Der Mann erfand den Gott, der den Menschen erfand, damit der Mensch über sich und alle Kreaturen hinauswachse. Der selbstgewählte Tod der Gattung ist die letzte Voraussetzung ihrer Gottwerdung. Wer sich eigenmächtig beseitigen kann, der hat den Tod überwunden und erhebt sich zum Unsterblichen.
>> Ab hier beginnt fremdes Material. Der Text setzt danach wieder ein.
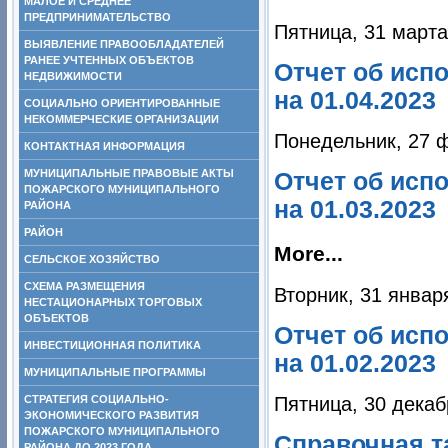
МАЛОЕ И СРЕДНЕЕ
ПРЕДПРИНИМАТЕЛЬСТВО
Пятница, 31 марта
ВЫЯВЛЕНИЕ ПРАВООБЛАДАТЕЛЕЙ
РАНЕЕ УЧТЕННЫХ ОБЪЕКТОВ
Отчет об исп
НЕДВИЖИМОСТИ
на 01.04.2023
СОЦИАЛЬНО ОРИЕНТИРОВАННЫЕ
НЕКОММЕРЧЕСКИЕ ОРГАНИЗАЦИИ
Понедельник, 27 
КОНТАКТНАЯ ИНФОРМАЦИЯ
МУНИЦИПАЛЬНЫЕ ПРАВОВЫЕ АКТЫ
Отчет об исп
ПОЖАРСКОГО МУНИЦИПАЛЬНОГО
на 01.03.2023
РАЙОНА
РАЙОН
More...
СЕЛЬСКОЕ ХОЗЯЙСТВО
СХЕМА РАЗМЕЩЕНИЯ
Вторник, 31 январ
НЕСТАЦИОНАРНЫХ ТОРГОВЫХ
ОБЪЕКТОВ
Отчет об исп
ИНВЕСТИЦИОННАЯ ПОЛИТИКА
на 01.02.2023
МУНИЦИПАЛЬНЫЕ ПРОГРАММЫ
Пятница, 30 декаб
СТРАТЕГИЯ СОЦИАЛЬНО-
ЭКОНОМИЧЕСКОГО РАЗВИТИЯ
ПОЖАРСКОГО МУНИЦИПАЛЬНОГО
Справочная та
РАЙОНА ДО 2023 ГОДА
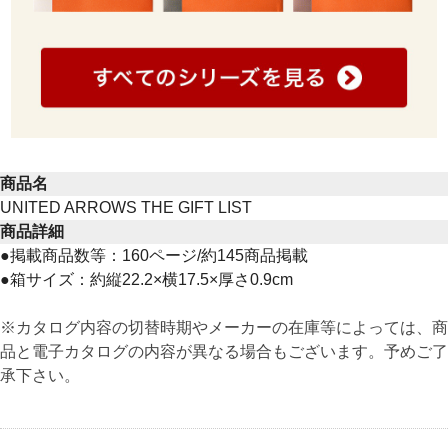
商品名
UNITED ARROWS THE GIFT LIST
商品詳細
●掲載商品数等：160ページ/約145商品掲載
●箱サイズ：約縦22.2×横17.5×厚さ0.9cm
※カタログ内容の切替時期やメーカーの在庫等によっては、商
品と電子カタログの内容が異なる場合もございます。予めご了
承下さい。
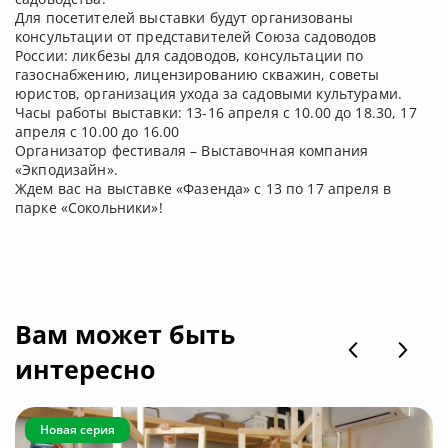
Для посетителей выставки будут организованы
консультации от представителей Союза садоводов
России: ликбезы для садоводов, консультации по
газоснабжению, лицензированию скважин, советы
юристов, организация ухода за садовыми культурами.
Часы работы выставки: 13-16 апреля с 10.00 до 18.30, 17
апреля с 10.00 до 16.00
Организатор фестиваля – Выставочная компания
«Экподизайн».
Ждем вас на выставке «Фазенда» с 13 по 17 апреля в
парке «Сокольники»!
Вам может быть
интересно
Новая серия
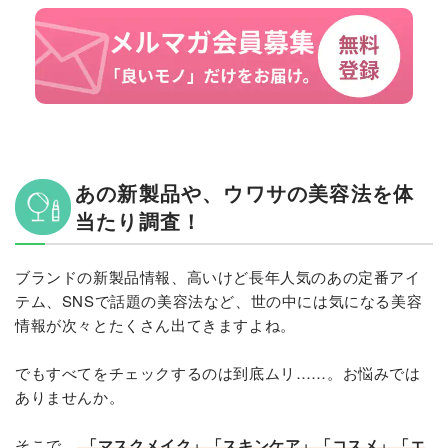
あの新製品や、ウワサの美容法を体
当たり調査！
ブランドの新製品情報、高いけど長年人気のあの定番アイ
テム、SNSで話題の美容法など、世の中には気になる美容
情報が次々とたくさん出てきますよね。
でもすべてをチェックするのは到底ムリ……。お悩みでは
ありませんか。
そこで、
「マスクメイク」「スキンケア」「コスメ」「エ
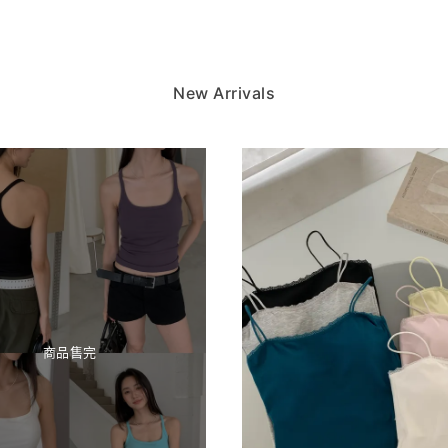
New Arrivals
商品售完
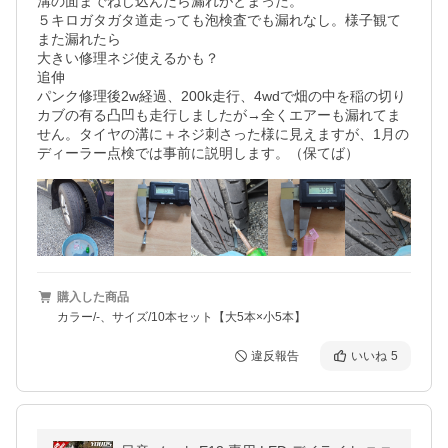
溝の面までねじ込んだら漏れがとまった。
Nach Kreuzigung und Auferstehung des Einzelnen und Unvergleichlichen folgt die gleiche Prozedur der gesamten Gattung.

Und das sind die Wundmale der Selbstkreuzigung, die für immer in die Annalen des Universums eingehen werden:

Artensterben
Artenverschleppung
Ausbreitung von Krankheiten
Klimawandel
Abschmelzen der Polkappen
Versteppung und Wüstenbildung
Rückgang des Permafrost
Erwärmung der Ozeane
Versauerung
Korallenbleiche
Veränderung des Sauerstoffgehalts
Veränderung der Meeresströmungen
Übernutzung und Vernichtung der Ressourcen
Versauerung der Böden
Überfischung
Landverlust durch Küstenerosion
Umweltverschmutzung
Gewässer- und Lichtverschmutzung
Radioaktiver Staub
Vermüllung von Kunststoffen,
Gefahren für die Umwelt durch Plastiktüten, Plastikmüll und Mikroplastik.

Eine beeindruckende, brillante Liste, die Ihresgleichen in der Geschichte der Evolution sucht. Keine Tier- und Pflanzengattung, die diesen Selbstkreuzigern gleich käme.

An vorderster Stelle der Totengräber stehen die Genies oder die besten Köpfe aus Wissenschaft und Technik.

Ihre Methoden halten aller Kritik stand. Sie sind so zuverlässig und überprüfbar, dass sie innerhalb von vier Jahrhunderten geradezu unfehlbar wurden – womit sie ihre einstigen Todfeinde, die Erlöser, beerbt und deren ehrfurchtgebietende Stellung übernommen haben.

Genial verstanden sie es, die Menschheit mit aufsehenerregenden Erkenntnissen und Erfindungen so zu verblüffen, dass der Glaube der Menschen an eine Offenbarung nichts ist, verglichen mit dem an ihre Unübertrefflichkeit.

Kein papa christianorum hat je eine Maschine creiert, mit der die Natur dem Willen des Menschen gefügig gemacht werden konnte. Kein Prophet hat je eine Atomspaltung erfunden, mit der die Menschheit ausgelöscht werden kann.

Doch viel wichtiger: keine andere Disziplin hat es besser verstanden, sich einen Kranz des absolut zuverlässigen Erkennens so aufs Haupt zu setzen wie sie sich selbst.

Sie müssen nur sagen: Untersuchungen haben ergeben – und schon verstummt der kleinste Wille zum Widerspruch. Sie müssen nur Formeln und Gleichungen flüstern – und schon liegt das Publikum wortlos auf den Knien.

Die Wissenschaften haben es verstanden, die kälteste Ratio mit der heißesten Inbrunst zu paaren. Wer früher den Popen widerstand, kam in die Hölle. Wer heute den Wissenschaften widersteht, erleidet Schlimmeres: aus der Reihe der Fortschrittlichen wird er für immer verbannt.

Um dies zu verstehen, müssen wir Wissenschaft von Wissenschaft unterscheiden. Methoden der Wissenschaft sind nicht die Anwendung ihrer Ergebnisse oder: Theorie und Praxis sind diametral unterschiedliche Dinge.

Wissenschaftliche Methoden sind wundervoll und bieten ein Urmuster der Erkenntnis. Alles ist überprüfbar, allem kann widersprochen werden, jeder Widerspruch durch eine experimentelle Antwort der Natur aufgelöst werden.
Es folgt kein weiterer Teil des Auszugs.